Defensive drivers don’t get distracted by cell phones or the infinite amount of buttons on the dashboard. Allow passengers to adjust radio stations and other non-essential items so you can focus on the road ahead.
Read More: Stay safe while driving with these defensive driving techniques.
Watch Your Speed
Many drivers forget they require substantially more stopping distance when driving or towing an RV. When it comes to stopping distance, every inch matters. It can mean the difference between avoiding that vehicle or obstacle and smashing into it.
We recommend that you always follow the speed limit. However, just because the interstate says 70 or 80 mph doesn’t mean you have to drive that fast.
It’s generally best for RVers to stay under 65 mph. This helps conserve fuel, reduce stopping distance, and protect tires from generating too much heat and failing.
Keep Your Distance
As we mentioned, every inch matters when it comes to stopping distance. While keeping two or three seconds between you and other vehicles may suffice for standard passenger vehicles, you’ll want to increase it in an RV. If you need to stop quickly, you’ll be happy that you did.
Unfortunately, other drivers may not recognize that the distance between you and the other vehicle is intentional. Be prepared for other drivers to fill in this space.
They may have plenty of time to stop, but you won’t. The last thing you want is to slam into the back of them.
Driving an RV requires your full attention and a tremendous amount of focus. Driving for several hours can be downright exhausting. Your eyes are constantly moving, and you have to be aware of the other vehicles around you. Fatigue can sneak up on you quickly and create a dangerous situation.

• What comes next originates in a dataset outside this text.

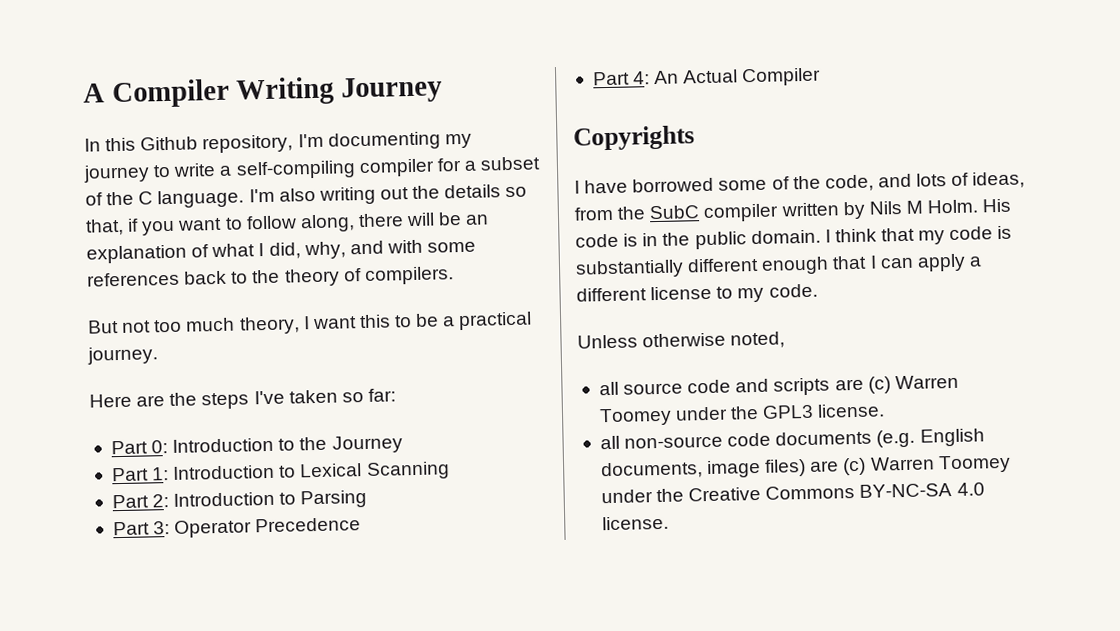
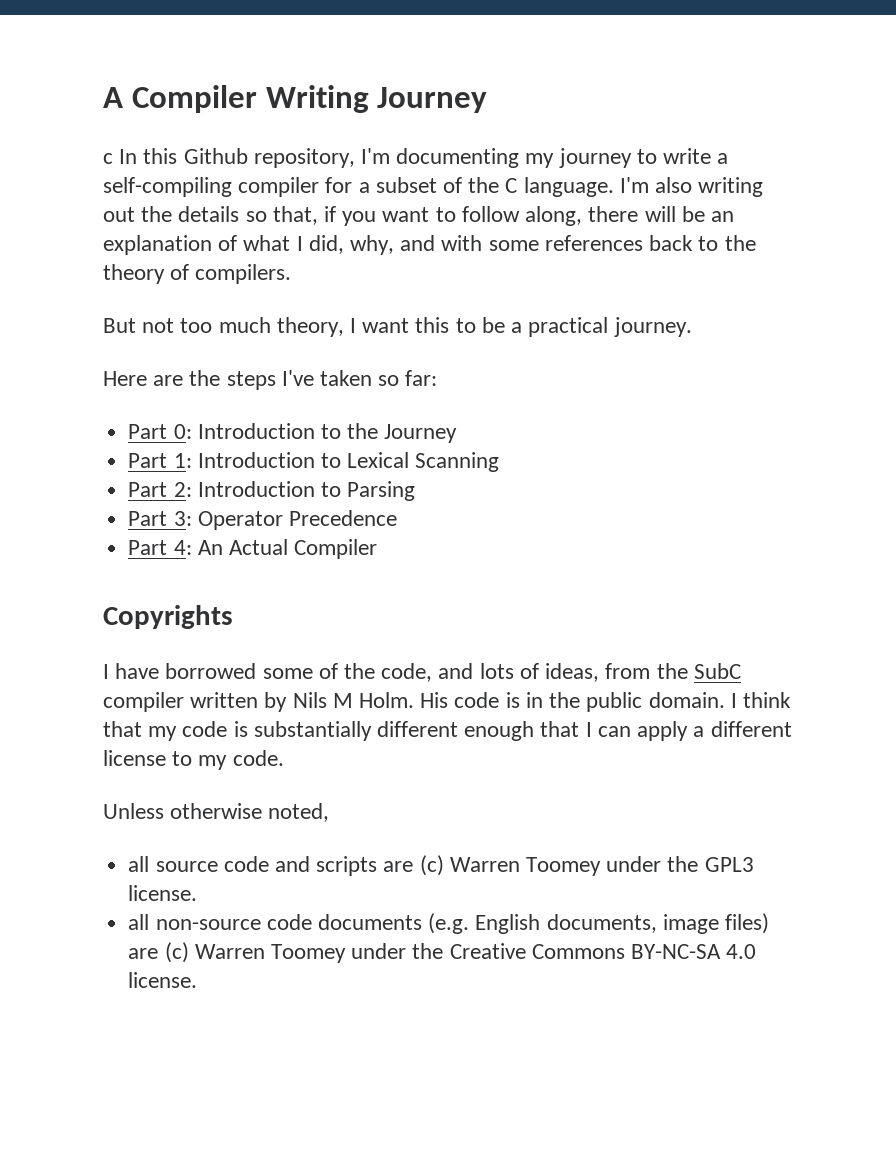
(443, 90) none -> [103,153,113,164] c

We encourage drivers to follow the RVing 2/2/2 rule. According to this unwritten rule, you stop every two hours, drive no more than 200 miles, and stay at least two days at each stop.
While it may not always be practical, it’s a good concept. You need to know your limits, and you want to make sure you’re not driving while tired.
Keep in Mind: Is It Safe to Sleep at Rest Stops? Click the link to find out!
Secure Loose Items
One of the most dangerous aspects of an RV is the loose items inside of it. You must put loose items away before hitting the road. If not, you’re going to be in for a surprise.
What do you think will happen when you slam on the brakes? Yep, you guessed it. They’re all going to come flying towards you at the front of the RV.
Loose items can be hazardous and cause significant damage. Unless you enjoy replacing and repairing things, this will be a lesson you learn the first time. Make securing loose items a part of the pre-trip checklist we mentioned earlier.
Learn from the RV and Dump Truck Collision
We’re sending our best out to those involved in the RV and dump truck collision. However, we can all learn something from the situation. You must take all of the proper precautions when traveling in an RV.
You never know when a disaster is going to hit. When it does, you want to ensure you and your fellow passengers are safe.
Have you ever been involved in an RV crash?